PROBLEM REQUIREMENTS:
Print the whole listing below line for line, changing nothing.

DATA:
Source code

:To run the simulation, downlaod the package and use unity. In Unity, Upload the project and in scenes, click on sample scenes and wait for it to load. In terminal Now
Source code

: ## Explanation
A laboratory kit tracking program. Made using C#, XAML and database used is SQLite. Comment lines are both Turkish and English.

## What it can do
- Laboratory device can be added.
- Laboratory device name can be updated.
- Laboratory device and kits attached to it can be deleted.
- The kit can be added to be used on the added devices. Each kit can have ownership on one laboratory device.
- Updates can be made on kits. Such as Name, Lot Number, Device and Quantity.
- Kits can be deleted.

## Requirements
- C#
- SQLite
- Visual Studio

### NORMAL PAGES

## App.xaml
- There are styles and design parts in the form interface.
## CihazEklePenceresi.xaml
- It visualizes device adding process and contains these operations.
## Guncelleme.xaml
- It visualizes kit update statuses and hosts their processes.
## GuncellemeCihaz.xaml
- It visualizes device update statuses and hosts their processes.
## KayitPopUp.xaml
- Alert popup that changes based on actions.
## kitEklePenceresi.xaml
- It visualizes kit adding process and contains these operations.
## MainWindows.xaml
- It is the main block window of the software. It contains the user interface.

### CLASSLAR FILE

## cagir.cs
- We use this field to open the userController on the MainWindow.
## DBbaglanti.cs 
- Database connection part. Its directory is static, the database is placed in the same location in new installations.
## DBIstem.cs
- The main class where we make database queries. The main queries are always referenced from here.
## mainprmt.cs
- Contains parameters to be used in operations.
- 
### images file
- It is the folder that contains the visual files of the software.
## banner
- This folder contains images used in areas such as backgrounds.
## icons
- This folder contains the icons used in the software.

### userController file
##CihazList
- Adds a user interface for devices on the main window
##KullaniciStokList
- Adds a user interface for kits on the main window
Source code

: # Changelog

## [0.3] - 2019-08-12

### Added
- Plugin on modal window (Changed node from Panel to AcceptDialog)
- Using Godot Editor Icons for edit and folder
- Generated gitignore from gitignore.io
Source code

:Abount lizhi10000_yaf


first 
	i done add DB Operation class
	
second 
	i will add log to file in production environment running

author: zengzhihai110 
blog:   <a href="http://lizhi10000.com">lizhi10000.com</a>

ANSWER TO THE PROBLEM:
Source code

:To run the simulation, downlaod the package and use unity. In Unity, Upload the project and in scenes, click on sample scenes and wait for it to load. In terminal Now
Source code

: ## Explanation
A laboratory kit tracking program. Made using C#, XAML and database used is SQLite. Comment lines are both Turkish and English.

## What it can do
- Laboratory device can be added.
- Laboratory device name can be updated.
- Laboratory device and kits attached to it can be deleted.
- The kit can be added to be used on the added devices. Each kit can have ownership on one laboratory device.
- Updates can be made on kits. Such as Name, Lot Number, Device and Quantity.
- Kits can be deleted.

## Requirements
- C#
- SQLite
- Visual Studio

### NORMAL PAGES

## App.xaml
- There are styles and design parts in the form interface.
## CihazEklePenceresi.xaml
- It visualizes device adding process and contains these operations.
## Guncelleme.xaml
- It visualizes kit update statuses and hosts their processes.
## GuncellemeCihaz.xaml
- It visualizes device update statuses and hosts their processes.
## KayitPopUp.xaml
- Alert popup that changes based on actions.
## kitEklePenceresi.xaml
- It visualizes kit adding process and contains these operations.
## MainWindows.xaml
- It is the main block window of the software. It contains the user interface.

### CLASSLAR FILE

## cagir.cs
- We use this field to open the userController on the MainWindow.
## DBbaglanti.cs 
- Database connection part. Its directory is static, the database is placed in the same location in new installations.
## DBIstem.cs
- The main class where we make database queries. The main queries are always referenced from here.
## mainprmt.cs
- Contains parameters to be used in operations.
- 
### images file
- It is the folder that contains the visual files of the software.
## banner
- This folder contains images used in areas such as backgrounds.
## icons
- This folder contains the icons used in the software.

### userController file
##CihazList
- Adds a user interface for devices on the main window
##KullaniciStokList
- Adds a user interface for kits on the main window
Source code

: # Changelog

## [0.3] - 2019-08-12

### Added
- Plugin on modal window (Changed node from Panel to AcceptDialog)
- Using Godot Editor Icons for edit and folder
- Generated gitignore from gitignore.io
Source code

:Abount lizhi10000_yaf


first 
	i done add DB Operation class
	
second 
	i will add log to file in production environment running

author: zengzhihai110 
blog:   <a href="http://lizhi10000.com">lizhi10000.com</a>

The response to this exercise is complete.